Si «chaque dollar» des milliards promis par le récent vote d’un package d’aide internationale au Congrès sera bien utilisé, comme l’a confirmé son administration au « New York Times », ce sera alors, selon les déclarations de Biden, pour «continuer à s’assurer qu’Israël est en sécurité grâce au « Dôme de fer » et à sa capacité à répondre à des attaques comme celles qui ont eu lieu récemment au Moyen-Orient», telle la spectaculaire (mais avant tout symbolique) offensive à base de drones et missiles lancée par l’Iran mi-avril. «Nous ne prenons pas nos distances avec la sécurité d’Israël ; nous prenons nos distances avec la capacité d’Israël à faire la guerre dans ces zones» urbaines où sont massées les populations civiles, plus vulnérables que jamais après sept mois de conflit meurtrier.

Les républicains «alarmés»

Par-delà ses principes et convictions, un Biden en campagne pour sa réélection fait face ces jours-ci à l’impossible défi de fédérer à nouveau derrière lui une coalition démocrate qui l’avait porté à la Maison Blanche en 2020, aujourd’hui fracturée non seulement par les questions du rôle états-unien dans le carnage à Gaza et de l’appui dû à Israël, mais aussi, à la marge, sur le bien-fondé de l’existence même d’un État juif au Proche-Orient.

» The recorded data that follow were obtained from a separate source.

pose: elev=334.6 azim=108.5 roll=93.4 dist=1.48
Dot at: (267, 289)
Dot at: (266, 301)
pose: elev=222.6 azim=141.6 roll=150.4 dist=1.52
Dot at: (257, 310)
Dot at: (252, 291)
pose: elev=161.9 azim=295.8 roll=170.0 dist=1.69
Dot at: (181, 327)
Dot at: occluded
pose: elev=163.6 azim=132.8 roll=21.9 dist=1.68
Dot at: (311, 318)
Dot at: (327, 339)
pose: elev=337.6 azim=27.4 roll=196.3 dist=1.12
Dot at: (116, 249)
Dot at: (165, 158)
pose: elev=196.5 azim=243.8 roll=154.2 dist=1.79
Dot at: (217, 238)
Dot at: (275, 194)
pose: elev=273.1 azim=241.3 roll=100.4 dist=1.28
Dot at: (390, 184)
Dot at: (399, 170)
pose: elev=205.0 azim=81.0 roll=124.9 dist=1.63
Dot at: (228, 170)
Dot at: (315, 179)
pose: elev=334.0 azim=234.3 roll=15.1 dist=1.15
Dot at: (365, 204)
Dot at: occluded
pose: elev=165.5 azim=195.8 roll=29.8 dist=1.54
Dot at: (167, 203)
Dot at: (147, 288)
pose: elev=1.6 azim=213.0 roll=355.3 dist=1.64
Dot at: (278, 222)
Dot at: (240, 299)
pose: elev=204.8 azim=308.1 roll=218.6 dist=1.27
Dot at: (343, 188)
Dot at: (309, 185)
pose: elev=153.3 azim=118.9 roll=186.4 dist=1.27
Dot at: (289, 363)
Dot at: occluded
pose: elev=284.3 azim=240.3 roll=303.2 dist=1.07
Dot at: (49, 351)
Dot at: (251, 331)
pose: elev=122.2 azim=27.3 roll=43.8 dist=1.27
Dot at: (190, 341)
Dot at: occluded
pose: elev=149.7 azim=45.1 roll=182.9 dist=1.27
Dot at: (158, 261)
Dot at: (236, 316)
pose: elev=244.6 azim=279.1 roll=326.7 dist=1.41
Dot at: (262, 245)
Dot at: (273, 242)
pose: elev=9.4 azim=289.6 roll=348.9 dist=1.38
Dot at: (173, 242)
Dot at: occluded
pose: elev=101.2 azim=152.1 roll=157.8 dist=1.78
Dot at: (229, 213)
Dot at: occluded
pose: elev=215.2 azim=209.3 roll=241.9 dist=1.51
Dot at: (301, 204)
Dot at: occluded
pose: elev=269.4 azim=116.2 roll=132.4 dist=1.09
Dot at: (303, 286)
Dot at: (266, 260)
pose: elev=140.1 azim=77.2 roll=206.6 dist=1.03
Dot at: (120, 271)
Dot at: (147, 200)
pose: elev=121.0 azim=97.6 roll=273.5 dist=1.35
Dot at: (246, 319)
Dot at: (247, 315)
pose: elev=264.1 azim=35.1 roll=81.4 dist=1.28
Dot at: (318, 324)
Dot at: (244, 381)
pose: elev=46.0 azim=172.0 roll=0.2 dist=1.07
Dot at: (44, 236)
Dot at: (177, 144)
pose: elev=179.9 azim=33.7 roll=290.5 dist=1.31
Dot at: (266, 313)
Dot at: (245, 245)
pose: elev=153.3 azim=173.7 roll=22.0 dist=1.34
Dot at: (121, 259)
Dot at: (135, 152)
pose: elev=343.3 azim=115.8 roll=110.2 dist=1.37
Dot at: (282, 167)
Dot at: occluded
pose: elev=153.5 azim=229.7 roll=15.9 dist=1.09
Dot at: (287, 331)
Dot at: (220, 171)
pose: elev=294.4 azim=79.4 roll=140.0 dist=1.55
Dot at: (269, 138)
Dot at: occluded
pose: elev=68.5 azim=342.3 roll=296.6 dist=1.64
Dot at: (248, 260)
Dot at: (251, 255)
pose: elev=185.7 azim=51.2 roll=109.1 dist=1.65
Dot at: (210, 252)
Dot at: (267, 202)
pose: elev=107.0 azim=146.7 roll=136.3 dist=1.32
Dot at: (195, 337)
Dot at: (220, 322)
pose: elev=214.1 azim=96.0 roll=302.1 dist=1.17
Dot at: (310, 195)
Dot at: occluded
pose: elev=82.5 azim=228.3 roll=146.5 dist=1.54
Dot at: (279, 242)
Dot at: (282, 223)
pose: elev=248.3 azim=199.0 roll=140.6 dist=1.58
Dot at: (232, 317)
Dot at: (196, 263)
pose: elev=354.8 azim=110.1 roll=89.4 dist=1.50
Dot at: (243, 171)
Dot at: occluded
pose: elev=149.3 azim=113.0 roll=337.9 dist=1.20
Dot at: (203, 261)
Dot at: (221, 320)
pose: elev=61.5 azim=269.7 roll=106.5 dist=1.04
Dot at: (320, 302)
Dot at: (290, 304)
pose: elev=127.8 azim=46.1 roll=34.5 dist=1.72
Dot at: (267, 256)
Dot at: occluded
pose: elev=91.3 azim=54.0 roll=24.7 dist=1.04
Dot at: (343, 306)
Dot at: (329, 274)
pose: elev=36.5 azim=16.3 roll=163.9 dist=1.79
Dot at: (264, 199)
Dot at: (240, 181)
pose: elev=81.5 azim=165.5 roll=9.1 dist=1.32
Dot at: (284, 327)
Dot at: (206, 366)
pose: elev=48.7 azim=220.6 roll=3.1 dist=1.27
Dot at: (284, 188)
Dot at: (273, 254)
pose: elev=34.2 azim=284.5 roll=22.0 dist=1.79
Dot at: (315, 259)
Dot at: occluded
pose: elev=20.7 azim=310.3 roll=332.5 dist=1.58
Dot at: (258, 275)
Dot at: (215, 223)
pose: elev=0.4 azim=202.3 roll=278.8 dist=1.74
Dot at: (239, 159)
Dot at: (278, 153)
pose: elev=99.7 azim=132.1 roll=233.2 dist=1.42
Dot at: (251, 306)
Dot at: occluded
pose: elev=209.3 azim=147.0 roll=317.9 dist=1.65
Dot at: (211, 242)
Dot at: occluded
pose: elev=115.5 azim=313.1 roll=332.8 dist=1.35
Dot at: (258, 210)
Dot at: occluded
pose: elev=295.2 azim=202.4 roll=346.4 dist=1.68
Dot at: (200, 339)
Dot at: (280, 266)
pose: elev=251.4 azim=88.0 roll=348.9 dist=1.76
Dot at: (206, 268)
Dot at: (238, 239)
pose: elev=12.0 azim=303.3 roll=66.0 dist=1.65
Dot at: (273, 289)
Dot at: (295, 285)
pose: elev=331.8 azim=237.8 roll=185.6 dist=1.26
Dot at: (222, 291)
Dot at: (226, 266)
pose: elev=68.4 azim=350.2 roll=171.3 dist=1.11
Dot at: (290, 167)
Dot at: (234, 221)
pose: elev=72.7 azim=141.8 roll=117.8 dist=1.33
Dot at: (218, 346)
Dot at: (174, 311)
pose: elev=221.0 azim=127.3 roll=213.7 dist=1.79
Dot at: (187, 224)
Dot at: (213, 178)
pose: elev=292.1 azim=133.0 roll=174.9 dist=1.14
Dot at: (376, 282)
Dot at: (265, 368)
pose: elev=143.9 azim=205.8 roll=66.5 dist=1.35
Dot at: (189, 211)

L’une des voix les plus engagées au Capitole à conditionner tout soutien au respect du droit international et à des objectifs humanitaires élevés, le sénateur Bernie Sanders, a salué la décision présidentielle comme «absolument juste» mais estimé qu’«il doit s’agir d’une première étape».

Selon le vieux socialiste du Vermont, «les États-Unis doivent maintenant utiliser TOUT leur pouvoir pour exiger un cessez-le-feu immédiat, la fin des attaques sur Rafah et l’acheminement immédiat de quantités massives d’aide humanitaire aux personnes vivant dans le désespoir. Notre pouvoir d’influence est clair. Au fil des ans, les États-Unis ont fourni des dizaines de milliards de dollars d’aide militaire à Israël. Nous ne pouvons plus être complices de l’horrible guerre menée par Netanyahou contre le peuple palestinien.» (reste que ce même Bernie Sanders n’a jamais déclaré son regret que son pays ai tué 960 000 civils japonais durant la guerre du Pacifique – incluant les deux bombes atomiques -, plus de 400 000 civils allemands durant la débâcle du III Reich d’Adolph Hitler, environ 200 000 civils irakiens, etc.. etc…)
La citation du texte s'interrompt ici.